Are we merely machines?

This upcoming talk, “Äre We Merely Machines?”, by MIT Professor Rosalind Picard, Sc.D, as part of the Veritas Forum  will feature her work on affective computing, how her work and her faith mutually inform each other, and how they inspire her to use her technical expertise to help those with autism.

To give some background on Dr. Picard’s perspective on faith and work, here are some clippings from an essay* she wrote discussing her hardest trial – her faith.  She writes…

The hardest tests are those that I put faith through before being willing to accept that Christian faith was reasonable.Rosalind Picard, Sc.D.
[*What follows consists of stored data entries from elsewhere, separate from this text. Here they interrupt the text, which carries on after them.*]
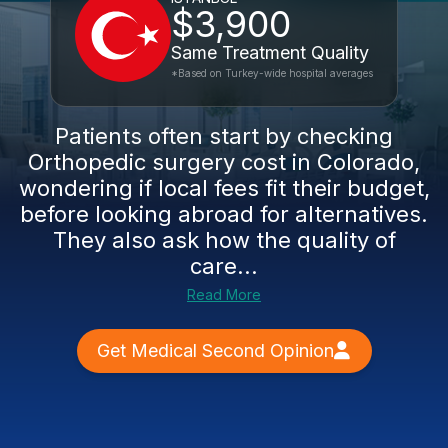
$3,900
Same Treatment Quality
*Based on Turkey-wide hospital averages
Patients often start by checking
Orthopedic surgery cost in Colorado,
wondering if local fees fit their budget,
before looking abroad for alternatives.
They also ask how the quality of
care...
Read More
Get Medical Second Opinion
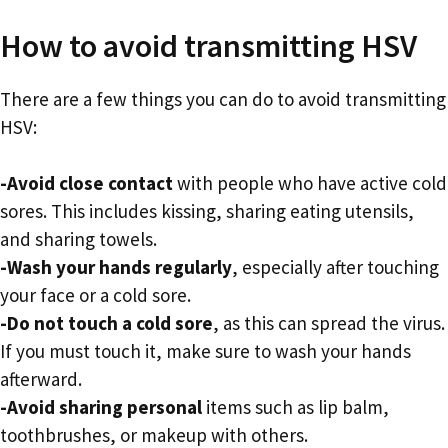
How to avoid transmitting HSV
There are a few things you can do to avoid transmitting
HSV:
-Avoid close contact
with people who have active cold
sores. This includes kissing, sharing eating utensils,
and sharing towels.
-Wash your hands regularly
, especially after touching
your face or a cold sore.
-Do not touch a cold sore
, as this can spread the virus.
If you must touch it, make sure to wash your hands
afterward.
-Avoid sharing personal
items such as lip balm,
toothbrushes, or makeup with others.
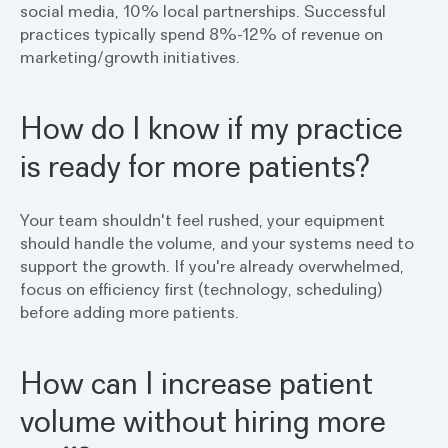
social media, 10% local partnerships. Successful
practices typically spend 8%-12% of revenue on
marketing/growth initiatives.
How do I know if my practice
is ready for more patients?
Your team shouldn't feel rushed, your equipment
should handle the volume, and your systems need to
support the growth. If you're already overwhelmed,
focus on efficiency first (technology, scheduling)
before adding more patients.
How can I increase patient
volume without hiring more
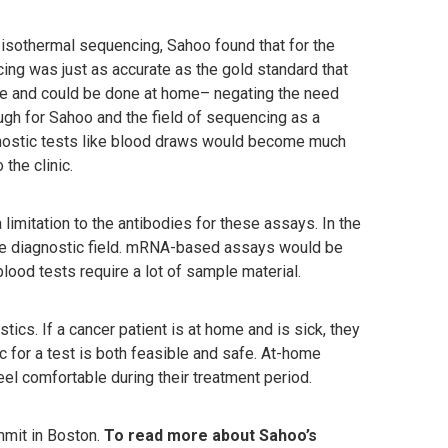
 isothermal sequencing, Sahoo found that for the
ing was just as accurate as the gold standard that
se and could be done at home– negating the need
gh for Sahoo and the field of sequencing as a
nostic tests like blood draws would become much
 the clinic.
limitation to the antibodies for these assays. In the
the diagnostic field. mRNA-based assays would be
lood tests require a lot of sample material.
tics. If a cancer patient is at home and is sick, they
ic for a test is both feasible and safe. At-home
feel comfortable during their treatment period.
mit in Boston.
To read more about Sahoo’s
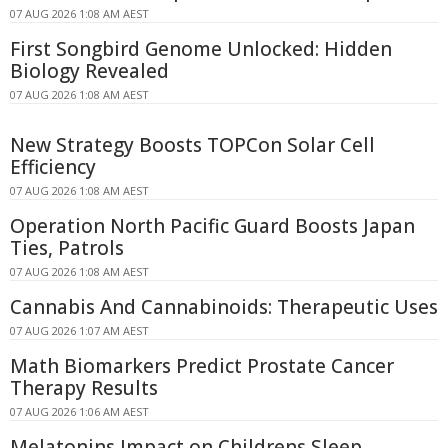
07 AUG 2026 1:08 AM AEST
First Songbird Genome Unlocked: Hidden
Biology Revealed
07 AUG 2026 1:08 AM AEST
New Strategy Boosts TOPCon Solar Cell
Efficiency
07 AUG 2026 1:08 AM AEST
Operation North Pacific Guard Boosts Japan
Ties, Patrols
07 AUG 2026 1:08 AM AEST
Cannabis And Cannabinoids: Therapeutic Uses
07 AUG 2026 1:07 AM AEST
Math Biomarkers Predict Prostate Cancer
Therapy Results
07 AUG 2026 1:06 AM AEST
Melatonins Impact on Childrens Sleep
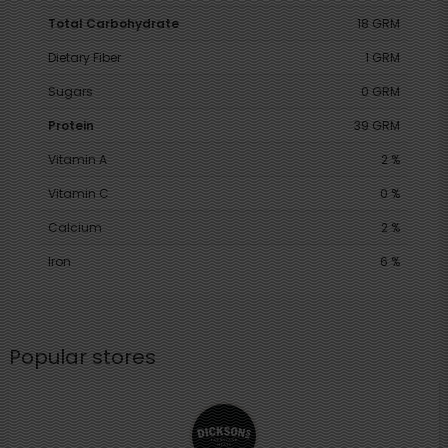
Total Carbohydrate
18 GRM
Dietary Fiber
1 GRM
Sugars
0 GRM
Protein
39 GRM
Vitamin A
2 %
Vitamin C
0 %
Calcium
2 %
Iron
6 %
Popular stores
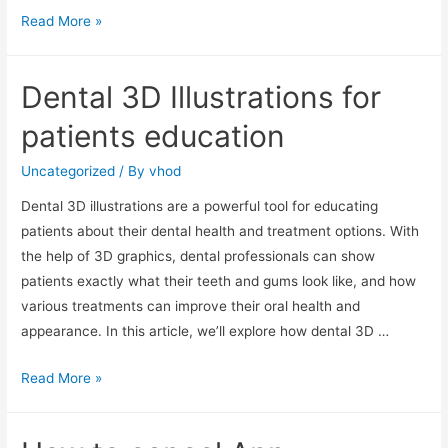
Human
Read More »
dental
root
Dental 3D Illustrations for
anatomy
patients education
Uncategorized
/ By
vhod
Dental 3D illustrations are a powerful tool for educating
patients about their dental health and treatment options. With
the help of 3D graphics, dental professionals can show
patients exactly what their teeth and gums look like, and how
various treatments can improve their oral health and
appearance. In this article, we’ll explore how dental 3D …
Dental
Read More »
3D
Illustrations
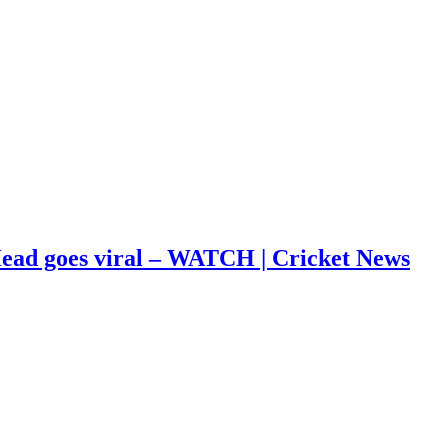
s Head goes viral – WATCH | Cricket News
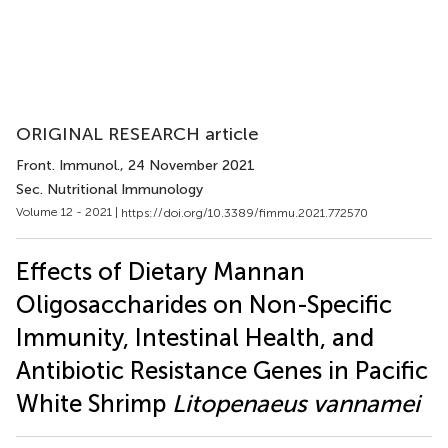
ORIGINAL RESEARCH article
Front. Immunol.
, 24 November 2021
Sec. Nutritional Immunology
Volume 12 - 2021 |
https://doi.org/10.3389/fimmu.2021.772570
Effects of Dietary Mannan
Oligosaccharides on Non-Specific
Immunity, Intestinal Health, and
Antibiotic Resistance Genes in Pacific
White Shrimp
Litopenaeus vannamei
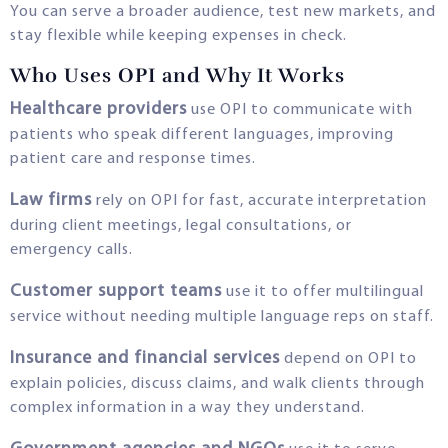
You can serve a broader audience, test new markets, and
stay flexible while keeping expenses in check.
Who Uses OPI and Why It Works
Healthcare providers
use OPI to communicate with
patients who speak different languages, improving
patient care and response times.
Law firms
rely on OPI for fast, accurate interpretation
during client meetings, legal consultations, or
emergency calls.
Customer support teams
use it to offer multilingual
service without needing multiple language reps on staff.
Insurance and financial services
depend on OPI to
explain policies, discuss claims, and walk clients through
complex information in a way they understand.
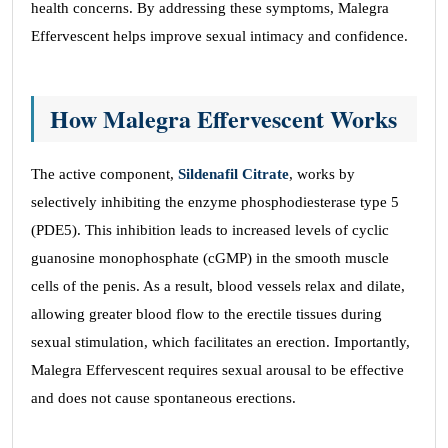
health concerns. By addressing these symptoms, Malegra
Effervescent helps improve sexual intimacy and confidence.
How Malegra Effervescent Works
The active component,
Sildenafil Citrate
, works by
selectively inhibiting the enzyme phosphodiesterase type 5
(PDE5). This inhibition leads to increased levels of cyclic
guanosine monophosphate (cGMP) in the smooth muscle
cells of the penis. As a result, blood vessels relax and dilate,
allowing greater blood flow to the erectile tissues during
sexual stimulation, which facilitates an erection. Importantly,
Malegra Effervescent requires sexual arousal to be effective
and does not cause spontaneous erections.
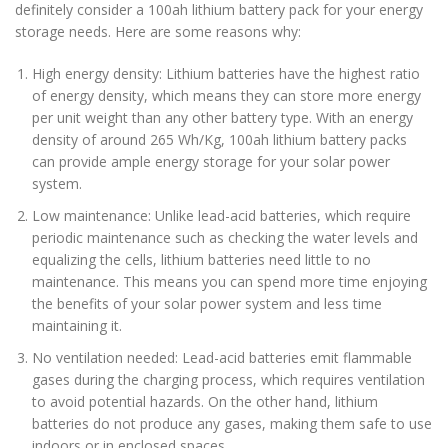
definitely consider a 100ah lithium battery pack for your energy
storage needs. Here are some reasons why:
High energy density: Lithium batteries have the highest ratio
of energy density, which means they can store more energy
per unit weight than any other battery type. With an energy
density of around 265 Wh/Kg, 100ah lithium battery packs
can provide ample energy storage for your solar power
system.
Low maintenance: Unlike lead-acid batteries, which require
periodic maintenance such as checking the water levels and
equalizing the cells, lithium batteries need little to no
maintenance. This means you can spend more time enjoying
the benefits of your solar power system and less time
maintaining it.
No ventilation needed: Lead-acid batteries emit flammable
gases during the charging process, which requires ventilation
to avoid potential hazards. On the other hand, lithium
batteries do not produce any gases, making them safe to use
indoors or in enclosed spaces.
I used to be a staunch atheist, in part because of living fourteen years in the South, in the so-called “Bible belt.” I assumed that those who believed in a God had thrown reason to the wind. I could look around and see all kinds of uneducated people who were believers, and I thought the two went hand in hand. I believed religion was a creation of man, contrived by people who weren’t strong enough to handle death. I assumed that faith was not intellectual or based on evidence, that religious people were not real thinkers, and that if they only thought hard enough, then they would see that their religion was unnecessary, invented to help themselves cope better.

The crux of my “hardest test”, in deciding to believe in a God, was (and remains) pride. I never liked “religious people,” still abhor religiosity, and did not want to be associated with such people or their beliefs, with any religious beliefs. …

I remember being annoyed when I learned that my atheism was also a “religion,” and that there is really no such thing as not being religious, unless perhaps you’re inanimate or turn off your brain totally when it comes to the great questions in life. Take the question of the existence of God. How could I confidently deny it, declare God couldn’t exist, unless I was omniscient? But only God, if God exists, is omniscient. … So, if I claim God does not exist, then I am claiming to be omniscient, and then I am making myself into God. This is a problem. Denying God’s existence is not rational.

The non-existence of God cannot be proven. If God is indeed Author of the whole universe, including time and space, science, reason, and experience, then all of our abilities fall short when trying to comprehend God. …

My change from an Atheist to a Christian is not to deny that there is also a lot of crap associated with religion, including with many ways fallible humans practice Christianity. …

In brief, the hardest trials have been those of confronting my own pride, and my unwillingness to examine anything other than the materialist assumptions made (unthinkingly) by so many of us.”